First, Matt Lalonde Ph.D's video "The Science Behind the Paleolithic Diet."
The title of this post comes from Matt Lalonde. As mentioned in Keep 'em tight., about 10% of healthy blood donors have antibodies in their blood to something that shouldn't be in their blood - gliadin. How do gliadin fragments get into the blood? Compromised gut integrity (a.k.a. Leaky gut).
It's possible to repair compromised gut integrity, as mentioned in the above post. In the meantime, it's advisable to avoid "problem proteins" and eat only "safe proteins". Which proteins are the problem?
1) Prolamines: Prolamines are a group of plant storage proteins having a high proline content and found in the seeds of cereal grains: wheat (gliadin), barley (hordein), rye (secalin), corn (zein), sorghum (kafirin) and as a minor protein, avenin in oats.

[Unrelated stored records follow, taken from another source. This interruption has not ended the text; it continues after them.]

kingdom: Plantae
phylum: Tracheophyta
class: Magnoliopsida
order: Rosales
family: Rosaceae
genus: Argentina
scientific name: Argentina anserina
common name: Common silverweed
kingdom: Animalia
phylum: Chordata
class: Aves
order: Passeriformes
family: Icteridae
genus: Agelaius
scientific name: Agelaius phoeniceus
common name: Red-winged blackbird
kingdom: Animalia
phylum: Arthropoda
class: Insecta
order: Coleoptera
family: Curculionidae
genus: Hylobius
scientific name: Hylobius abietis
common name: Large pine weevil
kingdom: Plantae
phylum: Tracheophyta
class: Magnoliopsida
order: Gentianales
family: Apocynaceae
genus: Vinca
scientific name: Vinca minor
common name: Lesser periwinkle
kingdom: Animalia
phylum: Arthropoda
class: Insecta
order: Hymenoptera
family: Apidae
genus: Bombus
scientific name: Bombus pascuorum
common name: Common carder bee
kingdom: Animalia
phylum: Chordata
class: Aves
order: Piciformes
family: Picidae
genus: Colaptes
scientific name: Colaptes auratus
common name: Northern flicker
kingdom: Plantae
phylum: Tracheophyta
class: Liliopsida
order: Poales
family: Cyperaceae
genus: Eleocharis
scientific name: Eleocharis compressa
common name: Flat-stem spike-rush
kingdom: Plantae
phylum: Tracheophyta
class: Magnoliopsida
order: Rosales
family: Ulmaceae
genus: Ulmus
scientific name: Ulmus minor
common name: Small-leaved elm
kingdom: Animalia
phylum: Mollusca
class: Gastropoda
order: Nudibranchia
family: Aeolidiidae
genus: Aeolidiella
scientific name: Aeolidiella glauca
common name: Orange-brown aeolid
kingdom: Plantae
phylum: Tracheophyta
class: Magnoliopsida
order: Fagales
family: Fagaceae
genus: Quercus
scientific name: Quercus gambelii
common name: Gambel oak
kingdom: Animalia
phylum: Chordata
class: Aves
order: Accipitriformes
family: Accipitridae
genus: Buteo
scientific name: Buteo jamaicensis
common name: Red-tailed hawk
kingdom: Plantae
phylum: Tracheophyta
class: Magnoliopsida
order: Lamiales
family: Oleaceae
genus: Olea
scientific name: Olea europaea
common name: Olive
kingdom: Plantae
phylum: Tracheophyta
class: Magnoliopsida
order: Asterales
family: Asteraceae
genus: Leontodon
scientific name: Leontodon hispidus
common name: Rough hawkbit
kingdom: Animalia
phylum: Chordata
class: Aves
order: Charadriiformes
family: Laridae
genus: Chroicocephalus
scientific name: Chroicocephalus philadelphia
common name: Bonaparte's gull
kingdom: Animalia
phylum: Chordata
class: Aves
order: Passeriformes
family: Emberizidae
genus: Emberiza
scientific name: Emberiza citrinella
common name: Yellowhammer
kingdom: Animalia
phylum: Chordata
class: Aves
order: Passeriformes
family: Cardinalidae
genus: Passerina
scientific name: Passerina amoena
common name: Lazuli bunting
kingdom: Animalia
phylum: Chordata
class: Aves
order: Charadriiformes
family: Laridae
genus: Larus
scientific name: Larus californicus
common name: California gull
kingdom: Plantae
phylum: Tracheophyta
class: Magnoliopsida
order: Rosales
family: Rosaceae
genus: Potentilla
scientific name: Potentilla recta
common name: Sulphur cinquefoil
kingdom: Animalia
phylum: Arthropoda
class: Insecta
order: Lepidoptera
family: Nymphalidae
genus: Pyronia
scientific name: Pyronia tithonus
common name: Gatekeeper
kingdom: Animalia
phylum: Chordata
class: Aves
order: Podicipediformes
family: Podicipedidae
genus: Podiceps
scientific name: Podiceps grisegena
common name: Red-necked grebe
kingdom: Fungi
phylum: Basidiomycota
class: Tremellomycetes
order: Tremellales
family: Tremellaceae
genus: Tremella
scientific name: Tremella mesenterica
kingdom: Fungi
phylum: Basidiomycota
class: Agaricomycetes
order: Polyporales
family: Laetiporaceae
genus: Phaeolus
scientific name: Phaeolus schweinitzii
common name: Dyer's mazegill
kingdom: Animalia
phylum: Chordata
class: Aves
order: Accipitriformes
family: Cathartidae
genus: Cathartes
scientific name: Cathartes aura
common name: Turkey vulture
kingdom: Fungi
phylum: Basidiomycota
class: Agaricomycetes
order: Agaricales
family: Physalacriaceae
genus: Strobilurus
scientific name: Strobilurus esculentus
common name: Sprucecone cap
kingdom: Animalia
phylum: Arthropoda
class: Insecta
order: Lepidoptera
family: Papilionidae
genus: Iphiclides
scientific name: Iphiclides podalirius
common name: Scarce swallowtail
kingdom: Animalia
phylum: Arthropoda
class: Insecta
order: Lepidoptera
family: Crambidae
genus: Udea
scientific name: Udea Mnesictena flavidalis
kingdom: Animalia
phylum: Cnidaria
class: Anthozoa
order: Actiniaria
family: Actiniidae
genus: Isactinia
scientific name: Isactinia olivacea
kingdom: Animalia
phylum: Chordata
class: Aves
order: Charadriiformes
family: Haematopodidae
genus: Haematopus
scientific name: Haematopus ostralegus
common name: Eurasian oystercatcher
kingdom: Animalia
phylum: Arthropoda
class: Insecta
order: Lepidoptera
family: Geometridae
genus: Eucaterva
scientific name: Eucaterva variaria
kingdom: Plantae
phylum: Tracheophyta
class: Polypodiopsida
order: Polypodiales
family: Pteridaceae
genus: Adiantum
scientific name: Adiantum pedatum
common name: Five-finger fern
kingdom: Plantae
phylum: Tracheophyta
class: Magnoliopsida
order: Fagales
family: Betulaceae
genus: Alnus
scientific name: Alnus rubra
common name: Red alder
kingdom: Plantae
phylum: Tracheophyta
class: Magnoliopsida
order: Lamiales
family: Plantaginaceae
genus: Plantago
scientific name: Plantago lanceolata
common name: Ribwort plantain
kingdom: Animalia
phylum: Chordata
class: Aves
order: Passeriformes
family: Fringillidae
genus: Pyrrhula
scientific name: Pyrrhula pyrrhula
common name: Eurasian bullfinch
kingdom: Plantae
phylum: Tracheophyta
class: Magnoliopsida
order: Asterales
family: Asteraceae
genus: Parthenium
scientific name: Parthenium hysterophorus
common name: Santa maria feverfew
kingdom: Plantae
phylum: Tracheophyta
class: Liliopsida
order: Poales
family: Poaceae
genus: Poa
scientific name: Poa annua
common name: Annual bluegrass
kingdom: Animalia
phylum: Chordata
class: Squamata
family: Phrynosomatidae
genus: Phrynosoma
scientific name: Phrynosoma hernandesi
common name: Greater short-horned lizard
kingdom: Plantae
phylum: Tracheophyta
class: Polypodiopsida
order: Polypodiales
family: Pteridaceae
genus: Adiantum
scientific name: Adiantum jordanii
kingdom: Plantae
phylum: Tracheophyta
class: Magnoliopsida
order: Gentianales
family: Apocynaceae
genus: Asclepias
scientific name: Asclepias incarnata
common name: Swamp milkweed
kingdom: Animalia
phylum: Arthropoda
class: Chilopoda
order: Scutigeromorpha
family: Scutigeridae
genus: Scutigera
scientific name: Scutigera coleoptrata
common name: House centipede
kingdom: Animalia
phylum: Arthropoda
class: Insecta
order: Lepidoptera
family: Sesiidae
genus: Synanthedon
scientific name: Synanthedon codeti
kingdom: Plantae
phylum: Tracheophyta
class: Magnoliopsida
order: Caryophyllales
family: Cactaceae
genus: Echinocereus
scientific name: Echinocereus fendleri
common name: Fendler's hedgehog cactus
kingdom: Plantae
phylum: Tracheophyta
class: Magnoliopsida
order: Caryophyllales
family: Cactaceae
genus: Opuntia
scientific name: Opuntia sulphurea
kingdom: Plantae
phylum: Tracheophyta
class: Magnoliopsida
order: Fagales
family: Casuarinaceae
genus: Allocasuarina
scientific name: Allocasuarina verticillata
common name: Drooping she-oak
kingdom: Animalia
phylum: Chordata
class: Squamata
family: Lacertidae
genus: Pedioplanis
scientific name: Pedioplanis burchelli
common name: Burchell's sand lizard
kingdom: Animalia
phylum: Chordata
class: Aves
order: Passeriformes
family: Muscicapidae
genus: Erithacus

2) Casein: Of the six major protein types in cow's milk, four are casein proteins
and the other two are whey proteins. The caseins usually make up about
80% of the protein in cow's milk. Cheese is ~100% caseins. As Matt said, caseins are also high in proline. Whey is rapidly digested (which is why it's used by bodybuilders post-workout) so it's pretty safe.
3) Anything that makes you feel ill: As everyone is different, this could be anything (peanuts, eggs, shellfish, tomatoes etc). If "X" makes you feel ill, stop eating "X" until your gut is working 100% correctly. There's a possibility that your gut will never work 100% correctly. Which proteins are safe?
Rice, quinoa & amaranth contain generally safe proteins. Properly-cooked legumes (peas, beans & lentils) contain generally safe proteins. Seeds contain generally safe proteins, but most types are very high in omega-6 fats (except for chia & linseeds). Tubers, root veggies & buckwheat contain pretty safe proteins. Meats & fish contain pretty safe proteins.
Pigging-out on safe proteins, (resulting in significant amounts of incompletely-digested proteins reaching the lower intestine) is asking for trouble. Ditto for eating excessive amounts of fruit with or shortly after eating safe proteins, as this increases the speed of peristalsis, which increases the amount of incompletely-digested proteins reaching the lower intestine.
That's all for now. If anything else comes to mind (or if you come up with a bright idea), I'll add it.